• [Work to be completed]: Rewrite every line from the first one through the line containing "vinculados al caso", inclusive, as a JSON list of strings with one string per line and no blank lines.

• [Excerpted data]:
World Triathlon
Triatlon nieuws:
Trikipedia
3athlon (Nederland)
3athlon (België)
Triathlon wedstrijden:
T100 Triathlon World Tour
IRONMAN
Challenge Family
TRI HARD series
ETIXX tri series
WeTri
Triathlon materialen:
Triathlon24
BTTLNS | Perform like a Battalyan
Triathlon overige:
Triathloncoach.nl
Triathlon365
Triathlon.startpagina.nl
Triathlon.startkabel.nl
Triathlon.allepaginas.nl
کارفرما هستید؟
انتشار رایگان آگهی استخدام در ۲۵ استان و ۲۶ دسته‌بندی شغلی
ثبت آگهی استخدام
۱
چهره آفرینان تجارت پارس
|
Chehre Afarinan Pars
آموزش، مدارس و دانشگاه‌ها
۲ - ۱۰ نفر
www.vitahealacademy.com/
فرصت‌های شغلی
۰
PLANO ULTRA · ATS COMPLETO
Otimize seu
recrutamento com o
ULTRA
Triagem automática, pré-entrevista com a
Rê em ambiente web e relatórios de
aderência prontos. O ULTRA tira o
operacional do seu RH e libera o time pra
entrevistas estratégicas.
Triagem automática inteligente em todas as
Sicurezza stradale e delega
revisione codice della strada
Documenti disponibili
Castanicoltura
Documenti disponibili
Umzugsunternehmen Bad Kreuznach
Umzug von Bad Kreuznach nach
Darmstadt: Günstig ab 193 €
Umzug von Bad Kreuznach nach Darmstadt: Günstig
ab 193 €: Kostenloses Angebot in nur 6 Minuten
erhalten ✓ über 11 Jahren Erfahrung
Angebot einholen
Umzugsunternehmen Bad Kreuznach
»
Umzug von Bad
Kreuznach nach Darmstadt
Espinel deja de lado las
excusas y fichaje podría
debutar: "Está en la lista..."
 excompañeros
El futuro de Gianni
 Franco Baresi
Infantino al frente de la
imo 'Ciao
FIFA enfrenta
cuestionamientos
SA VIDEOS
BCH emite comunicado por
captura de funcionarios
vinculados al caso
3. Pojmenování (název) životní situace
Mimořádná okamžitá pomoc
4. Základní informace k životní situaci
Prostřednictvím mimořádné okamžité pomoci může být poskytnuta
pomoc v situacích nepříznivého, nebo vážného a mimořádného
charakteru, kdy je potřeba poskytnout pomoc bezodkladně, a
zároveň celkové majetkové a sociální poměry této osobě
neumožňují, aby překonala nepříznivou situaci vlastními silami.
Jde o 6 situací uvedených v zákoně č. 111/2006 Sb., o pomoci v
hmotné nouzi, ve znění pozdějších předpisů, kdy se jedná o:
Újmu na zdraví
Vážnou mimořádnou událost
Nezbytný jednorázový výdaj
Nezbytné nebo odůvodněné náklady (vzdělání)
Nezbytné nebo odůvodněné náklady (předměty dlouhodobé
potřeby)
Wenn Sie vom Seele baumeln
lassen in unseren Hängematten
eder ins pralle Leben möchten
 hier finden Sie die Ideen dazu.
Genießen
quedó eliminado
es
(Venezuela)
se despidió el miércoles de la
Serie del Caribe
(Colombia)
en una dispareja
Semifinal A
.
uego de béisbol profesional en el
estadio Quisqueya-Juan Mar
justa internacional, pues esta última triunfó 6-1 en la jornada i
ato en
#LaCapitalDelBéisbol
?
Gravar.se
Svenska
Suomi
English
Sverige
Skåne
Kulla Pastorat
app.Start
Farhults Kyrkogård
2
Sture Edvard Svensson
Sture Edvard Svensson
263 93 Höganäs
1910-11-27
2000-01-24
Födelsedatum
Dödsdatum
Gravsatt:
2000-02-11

• [Problem solution]:
[
  "World Triathlon",
  "Triatlon nieuws:",
  "Trikipedia",
  "3athlon (Nederland)",
  "3athlon (België)",
  "Triathlon wedstrijden:",
  "T100 Triathlon World Tour",
  "IRONMAN",
  "Challenge Family",
  "TRI HARD series",
  "ETIXX tri series",
  "WeTri",
  "Triathlon materialen:",
  "Triathlon24",
  "BTTLNS | Perform like a Battalyan",
  "Triathlon overige:",
  "Triathloncoach.nl",
  "Triathlon365",
  "Triathlon.startpagina.nl",
  "Triathlon.startkabel.nl",
  "Triathlon.allepaginas.nl",
  "کارفرما هستید؟",
  "انتشار رایگان آگهی استخدام در ۲۵ استان و ۲۶ دسته‌بندی شغلی",
  "ثبت آگهی استخدام",
  "۱",
  "چهره آفرینان تجارت پارس",
  "|",
  "Chehre Afarinan Pars",
  "آموزش، مدارس و دانشگاه‌ها",
  "۲ - ۱۰ نفر",
  "www.vitahealacademy.com/",
  "فرصت‌های شغلی",
  "۰",
  "PLANO ULTRA · ATS COMPLETO",
  "Otimize seu",
  "recrutamento com o",
  "ULTRA",
  "Triagem automática, pré-entrevista com a",
  "Rê em ambiente web e relatórios de",
  "aderência prontos. O ULTRA tira o",
  "operacional do seu RH e libera o time pra",
  "entrevistas estratégicas.",
  "Triagem automática inteligente em todas as",
  "Sicurezza stradale e delega",
  "revisione codice della strada",
  "Documenti disponibili",
  "Castanicoltura",
  "Documenti disponibili",
  "Umzugsunternehmen Bad Kreuznach",
  "Umzug von Bad Kreuznach nach",
  "Darmstadt: Günstig ab 193 €",
  "Umzug von Bad Kreuznach nach Darmstadt: Günstig",
  "ab 193 €: Kostenloses Angebot in nur 6 Minuten",
  "erhalten ✓ über 11 Jahren Erfahrung",
  "Angebot einholen",
  "Umzugsunternehmen Bad Kreuznach",
  "»",
  "Umzug von Bad",
  "Kreuznach nach Darmstadt",
  "Espinel deja de lado las",
  "excusas y fichaje podría",
  "debutar: \"Está en la lista...\"",
  " excompañeros",
  "El futuro de Gianni",
  " Franco Baresi",
  "Infantino al frente de la",
  "imo 'Ciao",
  "FIFA enfrenta",
  "cuestionamientos",
  "SA VIDEOS",
  "BCH emite comunicado por",
  "captura de funcionarios",
  "vinculados al caso"
]